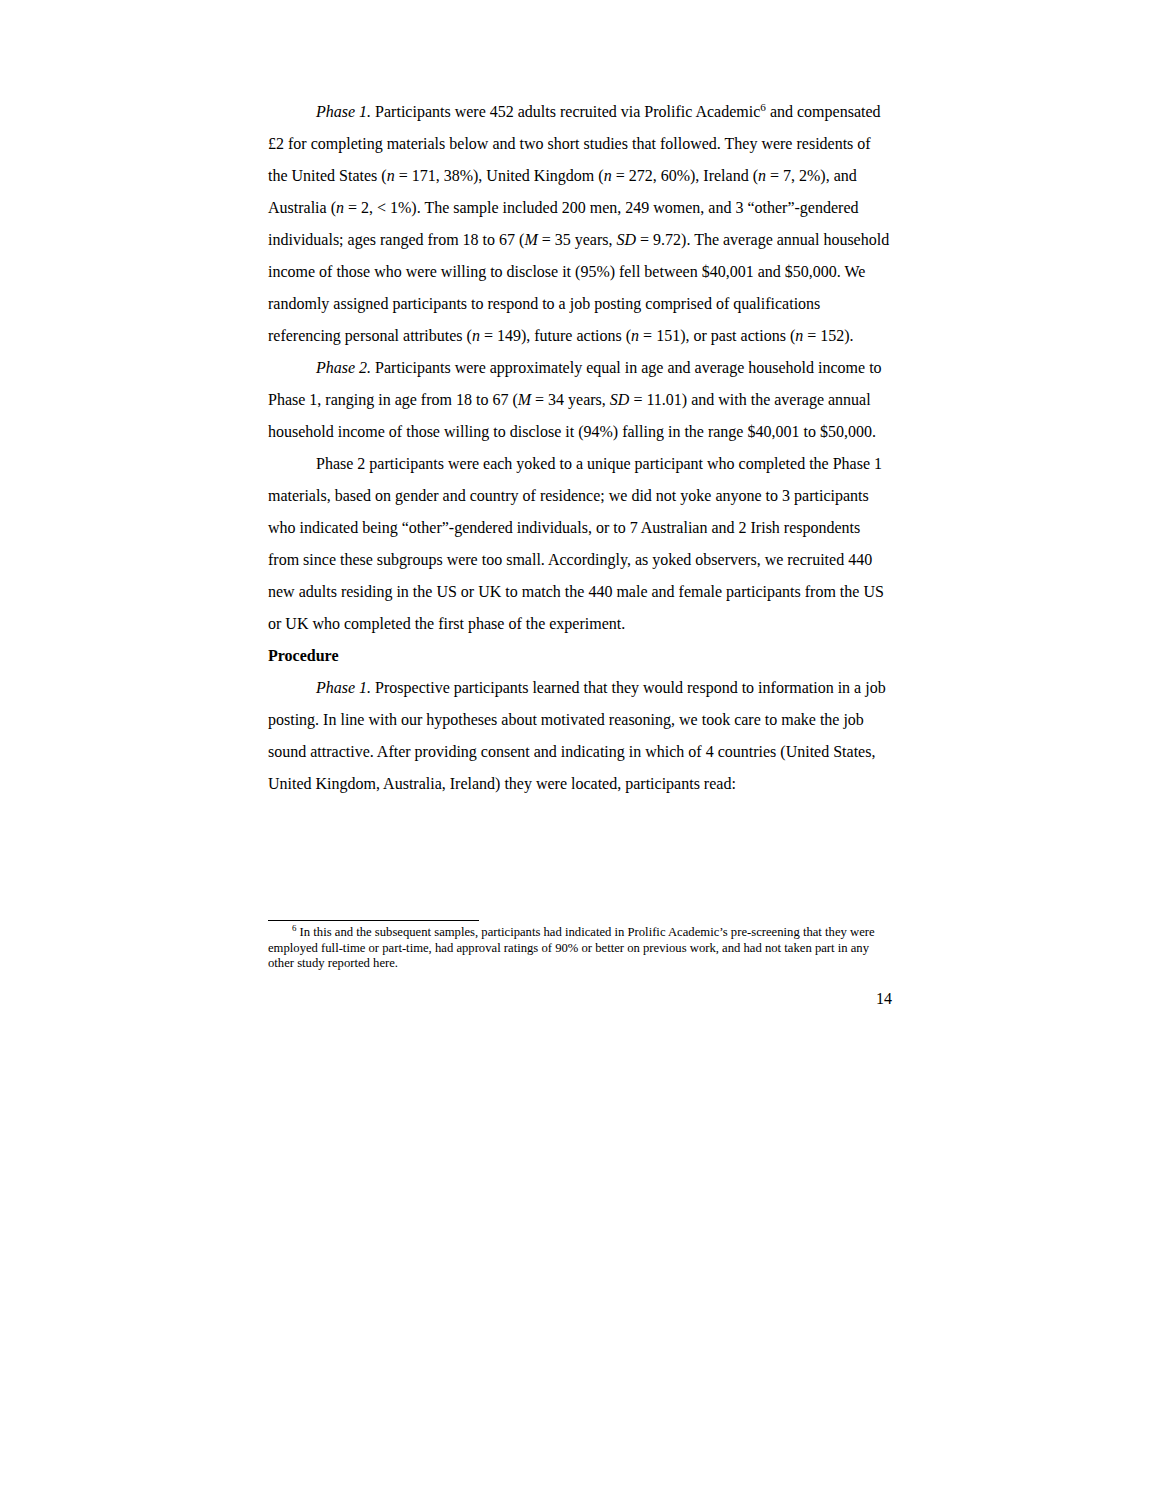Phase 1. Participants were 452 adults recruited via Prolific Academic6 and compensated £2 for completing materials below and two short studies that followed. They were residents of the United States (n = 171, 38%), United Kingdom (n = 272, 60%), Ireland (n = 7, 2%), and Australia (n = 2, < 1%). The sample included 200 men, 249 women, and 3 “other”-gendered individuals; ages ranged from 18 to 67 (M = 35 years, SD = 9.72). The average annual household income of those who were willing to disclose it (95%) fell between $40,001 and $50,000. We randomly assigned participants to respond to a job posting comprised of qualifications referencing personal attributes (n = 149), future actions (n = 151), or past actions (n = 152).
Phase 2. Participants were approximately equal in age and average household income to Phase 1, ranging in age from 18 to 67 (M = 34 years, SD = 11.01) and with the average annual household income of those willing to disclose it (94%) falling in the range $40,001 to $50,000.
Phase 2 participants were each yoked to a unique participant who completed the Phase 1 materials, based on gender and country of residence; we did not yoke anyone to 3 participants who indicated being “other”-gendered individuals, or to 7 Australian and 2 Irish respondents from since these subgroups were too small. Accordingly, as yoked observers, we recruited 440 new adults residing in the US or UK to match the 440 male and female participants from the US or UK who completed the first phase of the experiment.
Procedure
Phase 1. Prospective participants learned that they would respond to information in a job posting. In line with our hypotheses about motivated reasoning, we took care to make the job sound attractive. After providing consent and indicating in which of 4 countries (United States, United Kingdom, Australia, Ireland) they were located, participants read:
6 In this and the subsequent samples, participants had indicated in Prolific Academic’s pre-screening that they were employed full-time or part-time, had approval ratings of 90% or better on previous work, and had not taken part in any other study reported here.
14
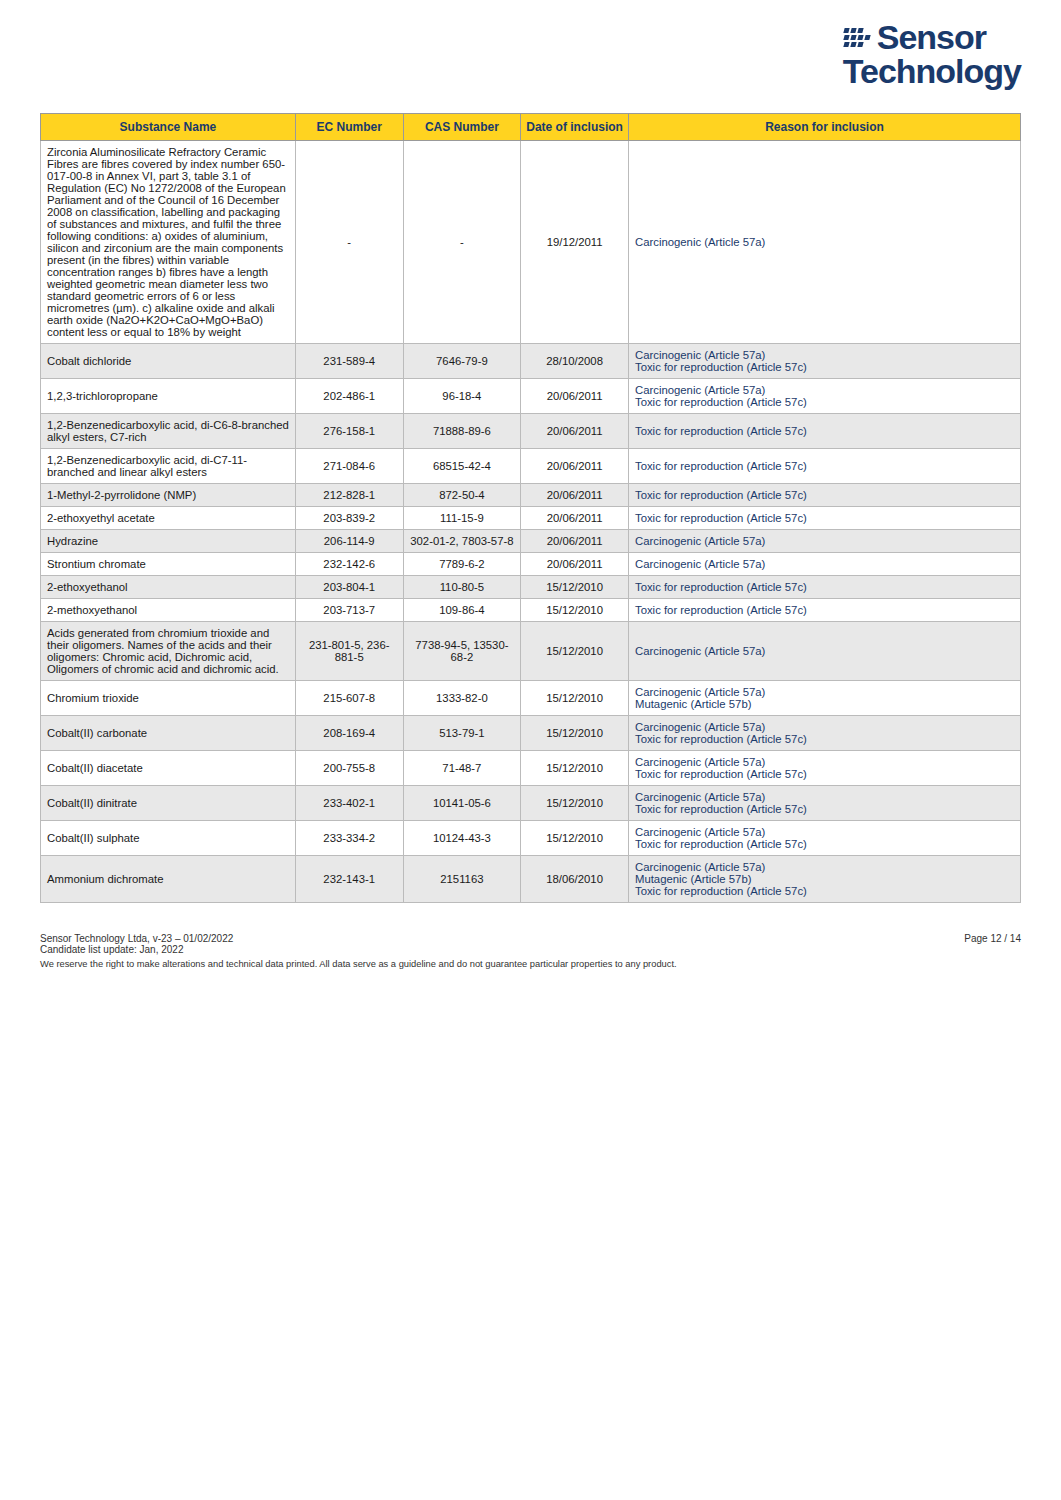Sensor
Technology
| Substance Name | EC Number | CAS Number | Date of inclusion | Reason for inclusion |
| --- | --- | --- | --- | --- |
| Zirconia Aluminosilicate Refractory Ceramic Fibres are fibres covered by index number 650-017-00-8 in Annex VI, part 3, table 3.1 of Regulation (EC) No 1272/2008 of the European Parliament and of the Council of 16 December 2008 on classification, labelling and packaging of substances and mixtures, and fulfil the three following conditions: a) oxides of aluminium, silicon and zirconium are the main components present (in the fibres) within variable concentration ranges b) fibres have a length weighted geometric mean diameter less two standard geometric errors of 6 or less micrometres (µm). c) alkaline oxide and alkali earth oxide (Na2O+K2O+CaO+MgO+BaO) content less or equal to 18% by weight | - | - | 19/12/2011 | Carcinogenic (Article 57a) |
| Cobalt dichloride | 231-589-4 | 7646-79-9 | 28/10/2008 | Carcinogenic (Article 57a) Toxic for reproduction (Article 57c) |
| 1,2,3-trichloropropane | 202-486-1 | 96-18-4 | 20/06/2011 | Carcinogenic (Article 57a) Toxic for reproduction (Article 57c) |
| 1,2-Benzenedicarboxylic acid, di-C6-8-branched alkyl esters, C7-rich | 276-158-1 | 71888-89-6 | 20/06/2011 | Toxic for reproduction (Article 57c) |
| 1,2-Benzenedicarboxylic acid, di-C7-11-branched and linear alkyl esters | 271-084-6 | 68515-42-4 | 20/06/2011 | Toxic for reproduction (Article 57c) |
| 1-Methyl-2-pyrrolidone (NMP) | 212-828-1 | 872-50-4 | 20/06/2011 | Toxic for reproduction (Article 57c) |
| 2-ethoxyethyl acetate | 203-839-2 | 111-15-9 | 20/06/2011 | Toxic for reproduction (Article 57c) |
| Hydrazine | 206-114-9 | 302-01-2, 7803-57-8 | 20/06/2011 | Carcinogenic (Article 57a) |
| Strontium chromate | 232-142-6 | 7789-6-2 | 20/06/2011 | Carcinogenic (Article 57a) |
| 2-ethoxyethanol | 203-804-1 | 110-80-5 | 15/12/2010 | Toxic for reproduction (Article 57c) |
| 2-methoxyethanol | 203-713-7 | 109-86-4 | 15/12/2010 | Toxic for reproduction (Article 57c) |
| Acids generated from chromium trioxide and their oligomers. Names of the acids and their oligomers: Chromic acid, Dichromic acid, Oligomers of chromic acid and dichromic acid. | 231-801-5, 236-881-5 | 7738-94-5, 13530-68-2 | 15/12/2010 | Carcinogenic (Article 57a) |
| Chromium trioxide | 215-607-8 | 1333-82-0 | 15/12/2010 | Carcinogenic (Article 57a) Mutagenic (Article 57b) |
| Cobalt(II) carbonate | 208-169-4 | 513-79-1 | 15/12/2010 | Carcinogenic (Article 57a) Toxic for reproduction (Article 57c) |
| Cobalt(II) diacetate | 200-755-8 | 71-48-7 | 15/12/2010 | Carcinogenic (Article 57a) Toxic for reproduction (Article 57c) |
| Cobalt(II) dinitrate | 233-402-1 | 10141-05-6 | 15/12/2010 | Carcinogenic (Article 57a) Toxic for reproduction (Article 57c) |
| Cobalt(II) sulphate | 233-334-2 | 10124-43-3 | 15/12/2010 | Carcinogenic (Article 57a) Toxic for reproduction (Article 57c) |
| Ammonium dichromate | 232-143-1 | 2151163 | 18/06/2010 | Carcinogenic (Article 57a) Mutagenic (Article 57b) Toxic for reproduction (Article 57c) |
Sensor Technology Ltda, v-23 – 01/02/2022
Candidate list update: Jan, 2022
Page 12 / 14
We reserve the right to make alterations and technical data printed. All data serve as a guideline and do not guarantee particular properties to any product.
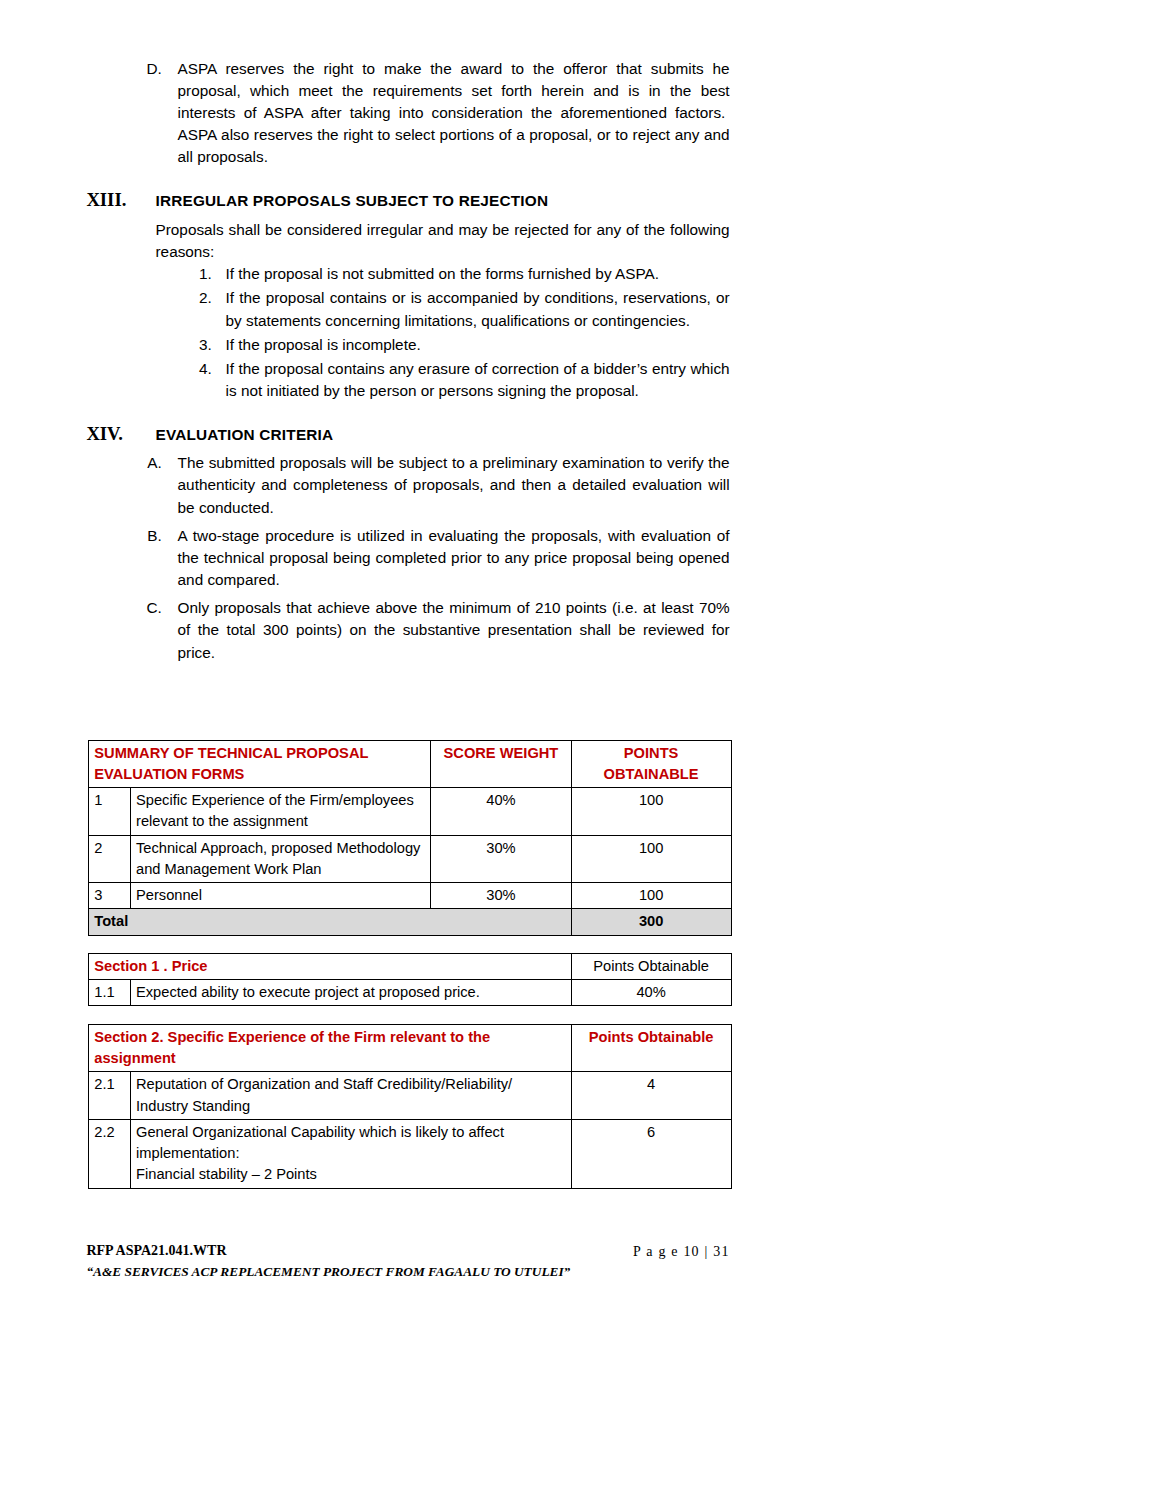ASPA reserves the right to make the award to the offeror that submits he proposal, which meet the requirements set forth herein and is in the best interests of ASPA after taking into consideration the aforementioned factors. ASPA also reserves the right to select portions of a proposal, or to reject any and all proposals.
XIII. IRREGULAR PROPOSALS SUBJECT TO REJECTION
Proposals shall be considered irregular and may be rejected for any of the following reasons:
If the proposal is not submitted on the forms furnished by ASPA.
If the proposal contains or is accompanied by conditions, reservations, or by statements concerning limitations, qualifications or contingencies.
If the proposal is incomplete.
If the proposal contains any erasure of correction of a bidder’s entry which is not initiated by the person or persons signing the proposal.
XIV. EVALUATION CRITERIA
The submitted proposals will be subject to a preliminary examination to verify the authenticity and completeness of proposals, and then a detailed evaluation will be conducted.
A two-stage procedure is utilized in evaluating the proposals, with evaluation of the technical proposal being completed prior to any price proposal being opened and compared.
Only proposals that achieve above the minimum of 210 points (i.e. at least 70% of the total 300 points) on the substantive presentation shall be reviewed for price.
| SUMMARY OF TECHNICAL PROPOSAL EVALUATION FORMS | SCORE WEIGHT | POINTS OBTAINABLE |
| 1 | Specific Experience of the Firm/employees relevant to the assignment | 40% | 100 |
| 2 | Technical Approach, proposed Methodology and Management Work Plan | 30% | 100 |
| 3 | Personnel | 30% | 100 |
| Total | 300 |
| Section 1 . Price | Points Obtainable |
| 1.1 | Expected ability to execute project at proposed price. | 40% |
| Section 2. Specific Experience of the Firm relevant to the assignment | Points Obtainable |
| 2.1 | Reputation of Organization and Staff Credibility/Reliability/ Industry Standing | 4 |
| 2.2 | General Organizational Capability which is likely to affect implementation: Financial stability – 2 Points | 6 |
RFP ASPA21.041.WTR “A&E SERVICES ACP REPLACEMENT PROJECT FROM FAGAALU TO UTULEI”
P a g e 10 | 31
============================================================
Brief
Look through the material and find each line that includes "Specific", then copy it.

Written solution
| 1 | Specific Experience of the Firm/employees relevant to the assignment | 40% | 100 |
| Section 2. Specific Experience of the Firm relevant to the assignment | Points Obtainable |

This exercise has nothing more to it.